*What needs to be done*
According to the abstract on utrophin upregulation, how long is the inhibitory miRNA target region deleted from the UTRN 3' UTR?

Genome editing-mediated Utrophin upregulation in Duchenne Muscular Dystrophy stem cells

Abstract Utrophin upregulation is considered a promising therapeutic strategy for Duchenne Muscular Dystrophy (DMD). A number of miRNAs post-transcriptionally regulate utrophin expression by binding their cognate sites in the 3' UTR. Previously we have shown that miRNA: UTRN repression can be alleviated using miRNA let-7c site blocking oligonucleotides (SBOs) to achieve utrophin upregulation and functional improvement in mdx mice. Here, we used CRISPR/Cas9- mediated genome editing to delete five miRNA binding sites (miR-150, miR-296-5p, miR-133b, let-7c, miR-196b) clustered in a 500 bp inhibitory miRNA target region (IMTR) within the UTRN 3' UTR, for achieving higher expression of endogenous utrophin. Deleting the UTRN IMTR in DMD patient derived induced pluripotent stem cells (DMD-hiPSCs) resulted in ca. two-fold higher levels of utrophin protein. Differentiation of the UTRN edited DMD-hiPSCs (UTRNΔIMTR) by MyoD overexpression resulted in increased sarcolemmal α-sarcoglycan staining consistent with improved dystrophin glycoprotein complex (DGC) restoration. These results demonstrate that CRISPR/Cas9-based UTRN genome editing offers a novel utrophin upregulation therapeutic strategy applicable to all DMD patients, irrespective of the dystrophin mutation status.

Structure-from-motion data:
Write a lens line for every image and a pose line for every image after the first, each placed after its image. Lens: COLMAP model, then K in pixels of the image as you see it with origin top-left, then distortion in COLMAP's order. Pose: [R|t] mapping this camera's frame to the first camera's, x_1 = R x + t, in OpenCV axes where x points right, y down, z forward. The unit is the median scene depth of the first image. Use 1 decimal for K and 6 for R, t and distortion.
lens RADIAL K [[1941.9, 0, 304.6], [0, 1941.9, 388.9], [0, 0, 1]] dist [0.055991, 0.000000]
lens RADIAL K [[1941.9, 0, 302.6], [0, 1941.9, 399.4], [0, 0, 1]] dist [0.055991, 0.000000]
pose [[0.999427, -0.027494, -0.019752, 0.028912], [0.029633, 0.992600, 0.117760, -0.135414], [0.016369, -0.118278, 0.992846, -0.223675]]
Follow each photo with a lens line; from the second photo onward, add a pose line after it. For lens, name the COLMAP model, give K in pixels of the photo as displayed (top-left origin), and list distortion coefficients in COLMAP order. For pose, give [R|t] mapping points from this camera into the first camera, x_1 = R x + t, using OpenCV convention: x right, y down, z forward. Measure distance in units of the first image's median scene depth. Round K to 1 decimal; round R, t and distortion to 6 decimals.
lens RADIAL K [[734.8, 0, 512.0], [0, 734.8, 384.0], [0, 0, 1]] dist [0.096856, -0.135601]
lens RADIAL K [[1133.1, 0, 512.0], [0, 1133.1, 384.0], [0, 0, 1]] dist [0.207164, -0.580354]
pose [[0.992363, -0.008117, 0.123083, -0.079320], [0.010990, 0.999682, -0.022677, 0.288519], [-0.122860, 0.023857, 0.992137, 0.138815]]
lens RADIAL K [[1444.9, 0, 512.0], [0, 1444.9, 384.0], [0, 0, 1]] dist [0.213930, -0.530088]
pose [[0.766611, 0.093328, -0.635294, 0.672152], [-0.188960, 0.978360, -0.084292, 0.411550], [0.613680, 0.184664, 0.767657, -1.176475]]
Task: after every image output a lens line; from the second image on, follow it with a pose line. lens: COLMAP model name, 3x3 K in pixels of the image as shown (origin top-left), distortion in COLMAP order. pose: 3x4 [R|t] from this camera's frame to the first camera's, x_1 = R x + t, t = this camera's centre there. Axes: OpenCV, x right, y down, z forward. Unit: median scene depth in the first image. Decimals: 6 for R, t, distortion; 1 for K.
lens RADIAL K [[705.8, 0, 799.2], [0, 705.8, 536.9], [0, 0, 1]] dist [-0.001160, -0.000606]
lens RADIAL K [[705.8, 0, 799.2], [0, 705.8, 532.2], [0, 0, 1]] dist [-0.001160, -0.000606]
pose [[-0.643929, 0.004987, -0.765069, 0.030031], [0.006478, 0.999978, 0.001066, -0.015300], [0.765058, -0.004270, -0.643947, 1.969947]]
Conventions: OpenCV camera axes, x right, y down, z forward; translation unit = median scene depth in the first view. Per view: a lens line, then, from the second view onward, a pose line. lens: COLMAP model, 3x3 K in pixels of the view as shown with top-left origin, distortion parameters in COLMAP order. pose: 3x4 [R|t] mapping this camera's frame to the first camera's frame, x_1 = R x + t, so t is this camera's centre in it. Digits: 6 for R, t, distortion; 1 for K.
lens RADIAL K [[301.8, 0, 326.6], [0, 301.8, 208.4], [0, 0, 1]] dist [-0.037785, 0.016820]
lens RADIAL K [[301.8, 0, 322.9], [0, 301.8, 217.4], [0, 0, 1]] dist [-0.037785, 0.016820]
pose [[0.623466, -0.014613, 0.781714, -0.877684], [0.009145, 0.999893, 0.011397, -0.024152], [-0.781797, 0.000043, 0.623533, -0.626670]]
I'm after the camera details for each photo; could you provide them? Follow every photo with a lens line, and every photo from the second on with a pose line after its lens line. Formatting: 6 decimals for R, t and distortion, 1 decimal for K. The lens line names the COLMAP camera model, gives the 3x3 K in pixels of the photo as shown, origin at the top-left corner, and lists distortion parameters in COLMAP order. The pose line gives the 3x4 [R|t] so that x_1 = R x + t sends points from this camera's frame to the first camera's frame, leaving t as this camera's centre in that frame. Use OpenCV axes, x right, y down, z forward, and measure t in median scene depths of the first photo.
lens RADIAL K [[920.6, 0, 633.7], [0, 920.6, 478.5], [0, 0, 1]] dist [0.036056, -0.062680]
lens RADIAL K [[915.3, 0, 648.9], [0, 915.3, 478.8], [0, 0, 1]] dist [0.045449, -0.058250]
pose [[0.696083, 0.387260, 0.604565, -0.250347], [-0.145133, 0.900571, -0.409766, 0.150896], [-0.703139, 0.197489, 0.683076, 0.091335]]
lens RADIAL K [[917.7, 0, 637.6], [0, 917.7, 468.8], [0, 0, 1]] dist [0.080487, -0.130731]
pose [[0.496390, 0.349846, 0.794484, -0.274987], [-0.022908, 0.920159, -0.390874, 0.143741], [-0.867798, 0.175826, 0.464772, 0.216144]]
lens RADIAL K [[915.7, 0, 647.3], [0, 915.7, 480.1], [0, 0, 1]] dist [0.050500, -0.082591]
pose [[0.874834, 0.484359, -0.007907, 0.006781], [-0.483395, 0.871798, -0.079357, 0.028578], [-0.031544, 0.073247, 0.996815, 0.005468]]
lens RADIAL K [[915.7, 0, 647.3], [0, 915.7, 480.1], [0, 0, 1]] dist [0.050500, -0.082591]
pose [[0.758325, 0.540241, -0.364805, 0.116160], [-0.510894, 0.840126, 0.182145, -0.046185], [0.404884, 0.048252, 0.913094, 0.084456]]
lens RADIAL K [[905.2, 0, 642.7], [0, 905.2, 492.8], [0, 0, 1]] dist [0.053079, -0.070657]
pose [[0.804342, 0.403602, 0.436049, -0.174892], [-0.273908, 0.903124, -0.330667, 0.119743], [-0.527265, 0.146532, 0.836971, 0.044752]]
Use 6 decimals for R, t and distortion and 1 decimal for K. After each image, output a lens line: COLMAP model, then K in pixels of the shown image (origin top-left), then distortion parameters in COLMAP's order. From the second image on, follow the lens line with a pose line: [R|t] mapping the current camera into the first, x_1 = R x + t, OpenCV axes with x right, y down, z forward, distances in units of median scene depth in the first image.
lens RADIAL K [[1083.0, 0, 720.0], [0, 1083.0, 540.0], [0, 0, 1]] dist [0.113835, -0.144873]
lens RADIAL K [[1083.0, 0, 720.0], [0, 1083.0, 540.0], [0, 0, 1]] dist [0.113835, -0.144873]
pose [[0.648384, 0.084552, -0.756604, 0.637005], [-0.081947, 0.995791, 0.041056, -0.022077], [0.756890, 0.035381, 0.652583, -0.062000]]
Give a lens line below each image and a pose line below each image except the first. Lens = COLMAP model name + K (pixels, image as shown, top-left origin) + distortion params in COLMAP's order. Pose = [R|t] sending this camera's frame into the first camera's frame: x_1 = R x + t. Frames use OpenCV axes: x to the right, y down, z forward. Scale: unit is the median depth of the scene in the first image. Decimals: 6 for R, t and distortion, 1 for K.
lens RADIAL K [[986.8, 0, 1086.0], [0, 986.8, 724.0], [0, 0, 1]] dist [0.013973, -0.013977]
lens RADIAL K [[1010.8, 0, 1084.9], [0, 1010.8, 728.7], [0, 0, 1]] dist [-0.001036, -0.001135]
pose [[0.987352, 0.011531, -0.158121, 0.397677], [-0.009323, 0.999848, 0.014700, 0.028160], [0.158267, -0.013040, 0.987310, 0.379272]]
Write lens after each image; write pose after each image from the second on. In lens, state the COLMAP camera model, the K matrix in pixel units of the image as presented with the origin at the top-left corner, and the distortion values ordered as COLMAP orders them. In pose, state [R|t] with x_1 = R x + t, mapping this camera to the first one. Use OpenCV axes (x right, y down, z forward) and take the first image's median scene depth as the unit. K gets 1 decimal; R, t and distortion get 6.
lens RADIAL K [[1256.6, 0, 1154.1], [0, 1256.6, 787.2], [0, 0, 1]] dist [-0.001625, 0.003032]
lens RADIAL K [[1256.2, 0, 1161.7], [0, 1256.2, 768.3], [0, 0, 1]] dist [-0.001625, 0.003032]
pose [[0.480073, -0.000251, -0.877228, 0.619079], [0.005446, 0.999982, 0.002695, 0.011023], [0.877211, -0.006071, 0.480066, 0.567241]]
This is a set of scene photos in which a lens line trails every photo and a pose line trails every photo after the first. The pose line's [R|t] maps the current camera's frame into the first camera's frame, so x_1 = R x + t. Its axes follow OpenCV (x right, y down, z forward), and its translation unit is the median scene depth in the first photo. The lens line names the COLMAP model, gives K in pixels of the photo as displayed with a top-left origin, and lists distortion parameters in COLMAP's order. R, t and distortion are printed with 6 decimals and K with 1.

*Answer area*
500 bp.